行きたい学部とかに限らず、なんでもいいからさ。」
会話の内容は大学生活の目的へと変わっていった。
「うーん、、。それを大学で見つけてられたらいいんだけどなぁ。
オレってここまで人に流されて生きてきた感じだからさ。」
真剣に考えても本当に思い浮かばない。
実際オレは高校も、合格した中で1番偏差値高い所を選んだだけで目的があってこの高校を選択したわけではない。
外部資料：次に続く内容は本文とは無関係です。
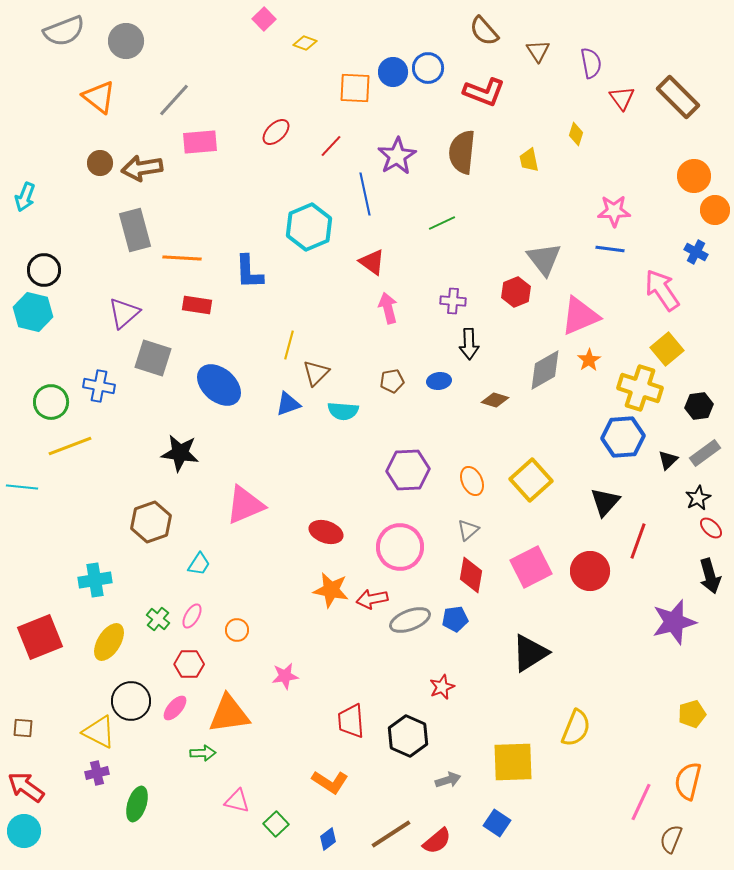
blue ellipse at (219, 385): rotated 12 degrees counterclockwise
「ユウって絶対に地頭良いから、もったいないと思っちゃうんだよね。
勉強してないと言いつつも普通に良い成績とってたりするし。」
お世辞抜きにアスカは言った。
「アスカだって良い成績とってるやん。オレも全く勉強してないわけじゃないし」
そう言ってオレは自販機でアスカより先に飲み物を買った。
「俺は3人に食らいついて行くのに必死だよ?」
そう言いつつアスカも飲み物を買った。
教室までの帰り道は勉強方法の話題で盛り上がった。
いつものようにリビングで夕飯を食べている。
「勉強の調子はどお?」
キッチンに立っている母が洗い物をしながら聞いてきた。
「どこかしらの大学にはいけるよ。」
具体的な成績や志望校はいわずにオレは答えた。
「できれば国立の方が助かるけどねぇ、、。」
母は少し申し訳なさそうに言う。
「わかってる。私立だとしても奨学金借りて行くから大丈夫」
表情を変えずにオレは答える。
本当は母の申し訳なさそうにしている表情を見るのが辛い。
大丈夫。オレが我慢すれば全て解決するんだから。
けど、、、本当は塾にも通いたい。お金の事を気にせずに自分がどこまでやれるのか挑戦したい。
だけど言葉にはしない。塾に行かなくても頭いいやつは沢山いるし、結局は自分の努力不足なのだと自分自身を説得する。
そんな思いを母に悟られないようにオレは明るいテンションで今日学校で起きた面白い話を切り出した。
あぁ、またオレは誰かの夢を見ていたのか。。。